Local Data Becomes ‘Hyperlocal’

THE more specific the facts an agent has at his disposal — facts, for instance, about what has sold just down the street, and for how much, and how long it took — the likelier he will probably be to persuade a seller to set a realistic price. Therein lies the usefulness of data-packed Web sites like Zillow, Trulia and Streeteasy, which can be mined by the tech-savvy for the level of detail that will be most persuasive to their clients.

But what if you weren’t all that tech-savvy, and could rely instead on a program customized for your area, providing data that allowed you to measure your client’s house against others in a particular area, school district or street — and to share the results with your client on the spot?

Blossom Vernon, an agent with Jordan Baris Realtors in West Orange, said she was recently called in by a Maplewood seller who had listed her home with another agency for six months with no activity. “We sat down with my laptop,” Ms. Vernon said, “and I showed her that her home had been significantly overpriced, at over $499,000.

“Based on what she saw on the screen, we very quickly set an asking price of $432,000,” Ms. Vernon added. “The house went under contract for $425,000 within six days.”

What Ms. Vernon and her client saw on the screen had been generated by a program customized for the Baris agency with hyperlocal real estate data. The final $425,000 sale price on the client’s house, coming in at 98 percent of the list price, turned out to jibe perfectly with the program’s estimate of what a house in this price range in this district would bring within the first 30 days on the market.

“It allows our agents to do hyperlocal analytics with a few clicks on the screen of their phone or their laptop or tablet, right there in real time, while they are sitting on a client’s sofa or driving around a neighborhood looking at houses on the market,” said Ken Baris, the agency’s president.

The program, called Advantage, was created by his brother Russ, a Web technology specialist in Connecticut, from data including automatic weekly updates by the Multiple Listing Service, “cleansed” of misspellings, typos and errant numbers that can contaminate results.

It makes use of so-called cloud computing technology, which stores a specific collection of data on a remote computer and makes it accessible to everyone in a given group — in this case the brokers who work for Baris.

“When you go to discuss a list price with a client, and you show them this,” said Jose Alduende, a vice president of Jordan Baris, “they don’t fight about price. It’s amazing, they just don’t fight.”

One afternoon last month Ken Baris provided an impromptu demonstration on his cellphone. Asked to pick a random Baris listing in a given town — Morris Township — he selected 5 Dorothy Drive, which has been on the market since July 3, and is now priced at $428,000.

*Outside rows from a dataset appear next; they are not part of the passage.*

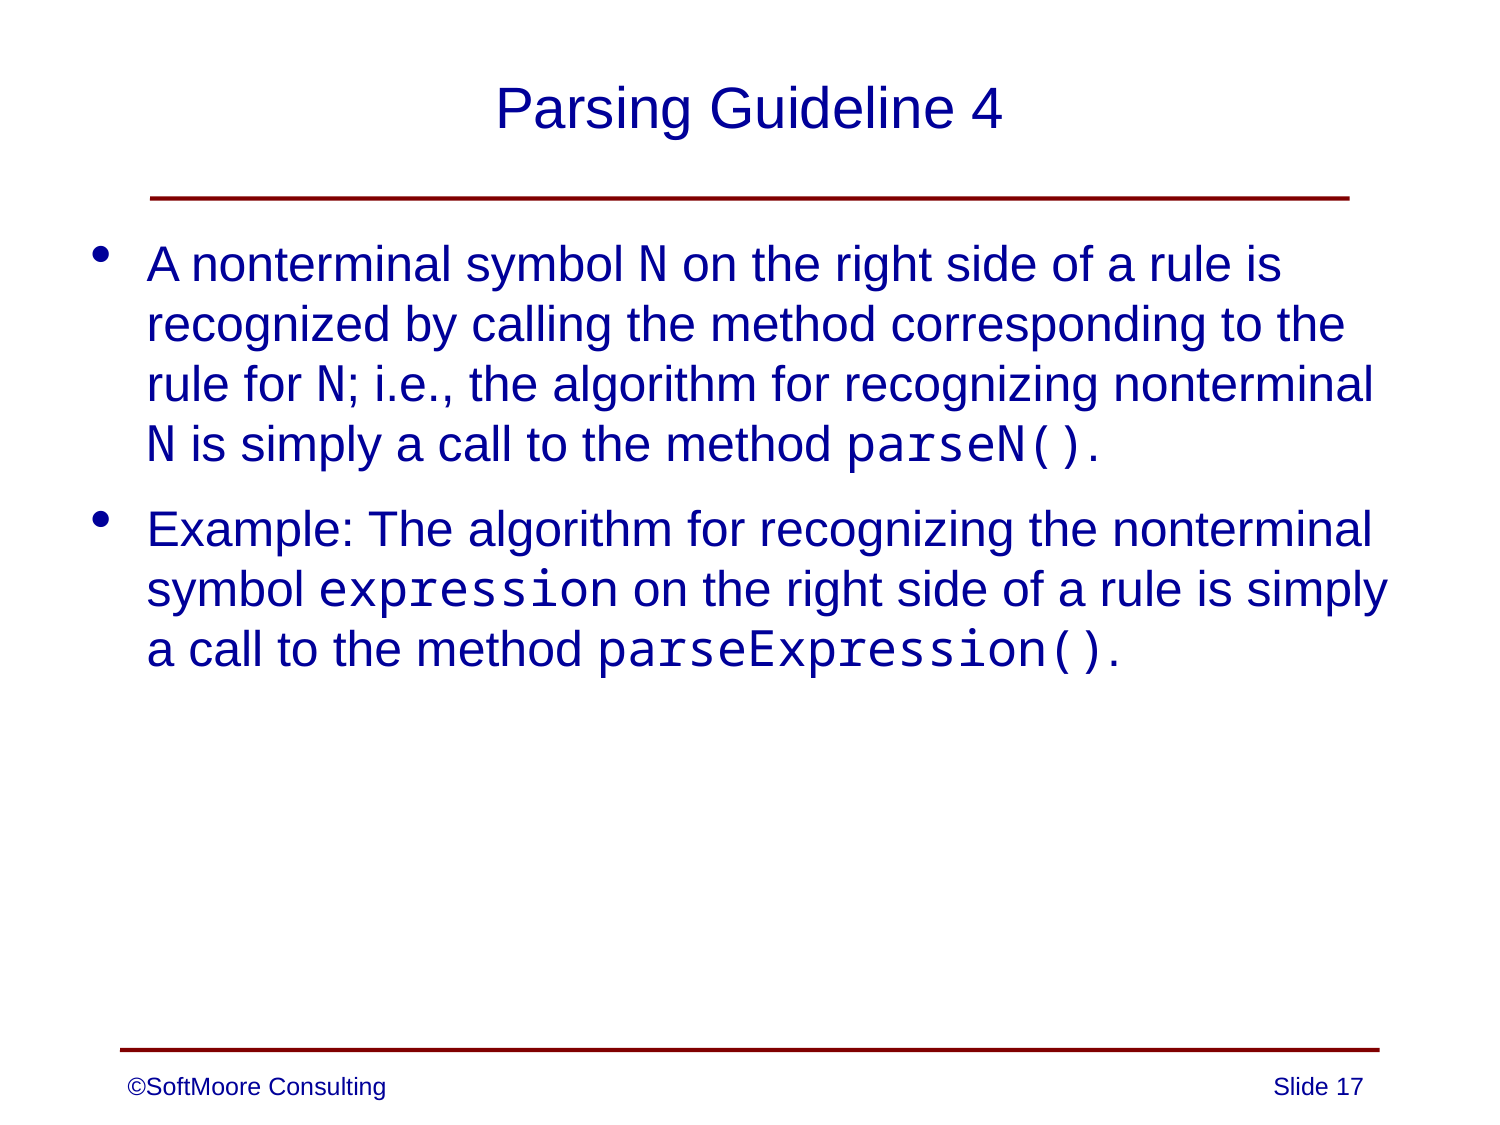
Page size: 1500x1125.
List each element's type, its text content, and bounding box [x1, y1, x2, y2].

slide_number Slide 17 [1078, 1061, 1380, 1109]
list A nonterminal symbol N on the right side of a rule is recognized by calling the method corresponding to the rule for N; i.e., the algorithm for recognizing nonterminal N is simply a call to the method parseN(). Example: The algorithm for recognizing the nonterminal symbol expression on the right side of a rule is simply a call to the method parseExpression(). [74, 223, 1425, 1034]
title Parsing Guideline 4 [149, 22, 1350, 188]
footer ©SoftMoore Consulting [111, 1061, 563, 1109]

Within seconds, he produced screenfuls of market data concerning the neighborhood (Burnham Park) and the school district (Hillcrest/Hamilton) for houses in the $400,000-to-$599,000 range:

¶90 listings were active; 202 homes had been listed in the last 12 months.

¶47 percent of total listings had sold or were under contract.

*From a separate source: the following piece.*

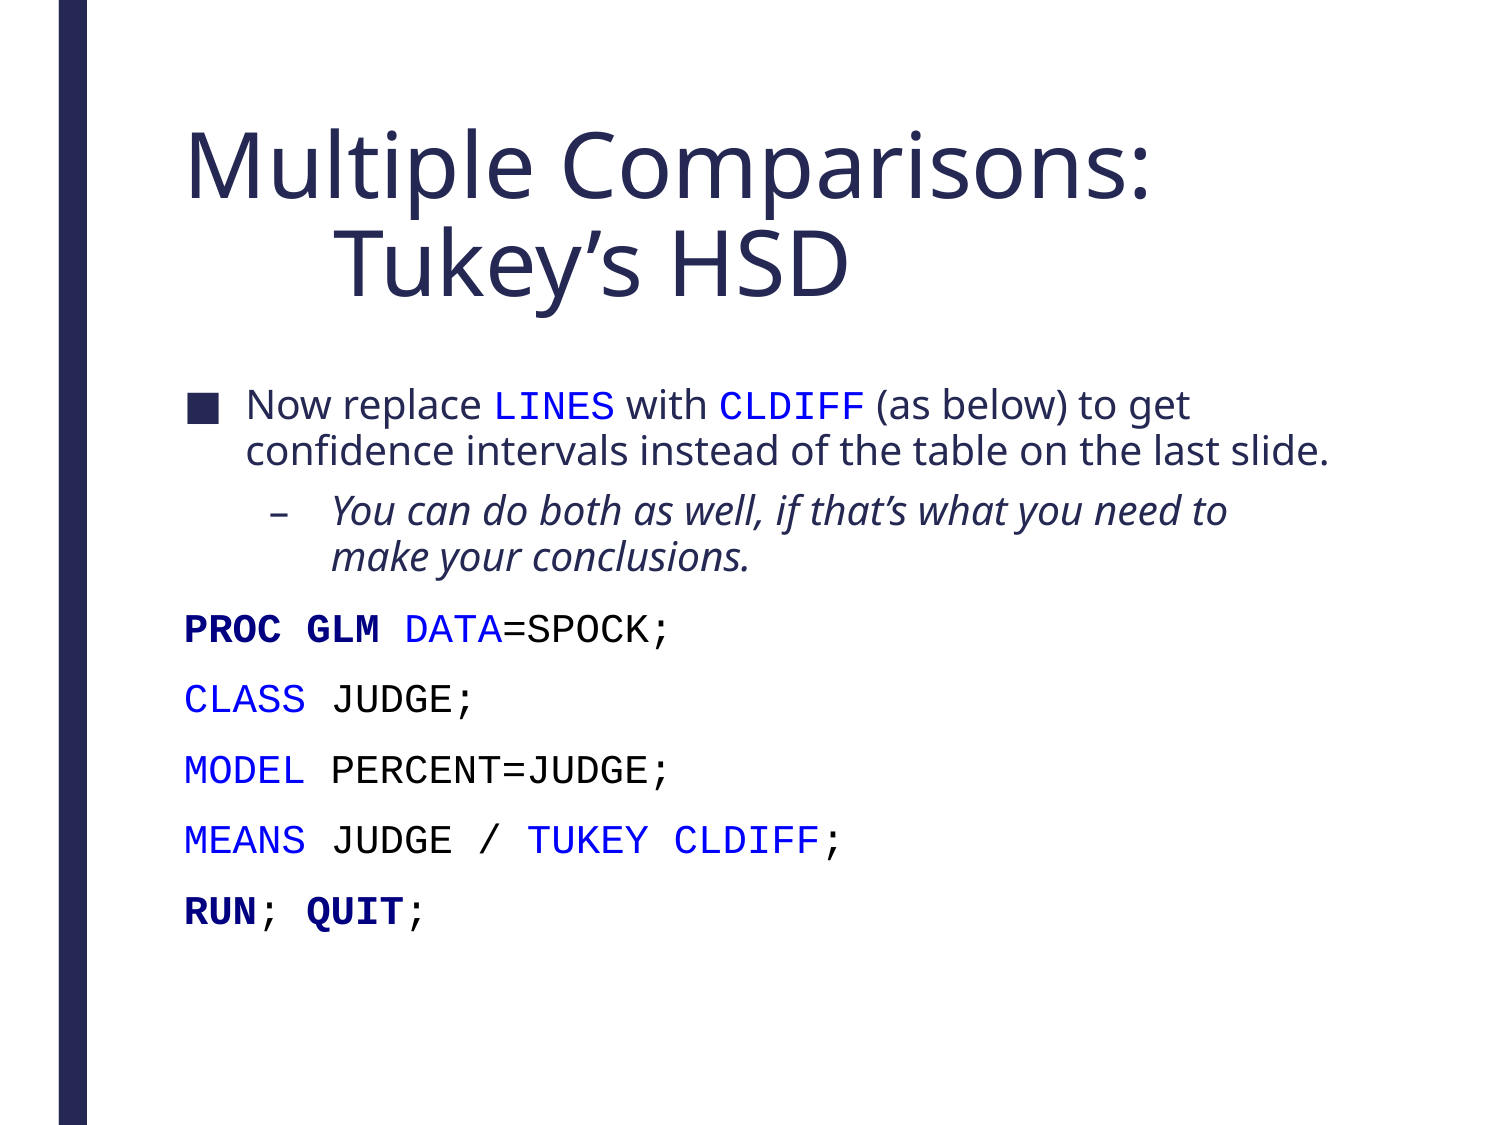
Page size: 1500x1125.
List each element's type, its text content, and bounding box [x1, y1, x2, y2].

¶The average sale price had been holding steady over the last 30 days at $481,617.

¶The average number of days a house had spent on the market was down 3 percent, to 74 days.

¶Houses had sold for 94 percent of list price, on average.

¶15 percent of listed homes — 31 houses — had sold in the first 30 days. Of those, 16 percent (5 homes), had sold above list price.

Mr. Baris says he is so enthusiastic about what the Advantage program can do that he has decided not to sell rights to use it to any competing agency in New Jersey — although he has made presentations about its potential at a National Association of Realtors convention.

Earlier this year, he did make a deal with Coach Realtors of Long Island, a firm with more than 600 agents, which is now using its own customized version of the program. “We have a lot of tools for our agents to use, in fact probably more tools on the shelf and in our toolbox than we can use all the time,” said Coach’s broker/owner, Georgianna Finn. “But when I looked at this program, it provides data in a way no other program does — very, very local and very, very specific.”

Mrs. Finn said that she realized the program was likely to be “picked up and reinvented” by some other company, since “that is the way it happens in the world of technology development.”

“Right now, however, our agents have something no other agents have,” she said.

Other brokers and agencies said they could not assess the Jordan Baris Advantage program because they had not seen it in action. But Perri K. Feldman, an agent with Keller Williams based in Livingston, was one of several brokers — among them a short-sale specialist — who pointed out one obvious flaw: Multiple listing statistics don’t ordinarily specify whether a property is a short sale, a foreclosure, or an estate sales, and analyses based on that data will therefore not specify either. (Mr. Baris conceded that this was true.)

At the Coldwell Banker agency, which is part of the national real estate conglomerate NRT, a technology specialist named Monty D. Smith said he was experimenting with cloud computing technology on a proprietary system that would “put the entire real estate transaction process online.”

Imagine, Mr. Smith said, a transaction in which there were “no paper documents, no need to store the documents for years at agency offices. All parties to a transaction would be able to sign in at any time to check on the status of any part of the transaction, and take necessary actions to move the procedure along.”

“This project is not about marketing real estate,” Mr. Smith said, “but it could improve and speed up the process in revolutionary ways.”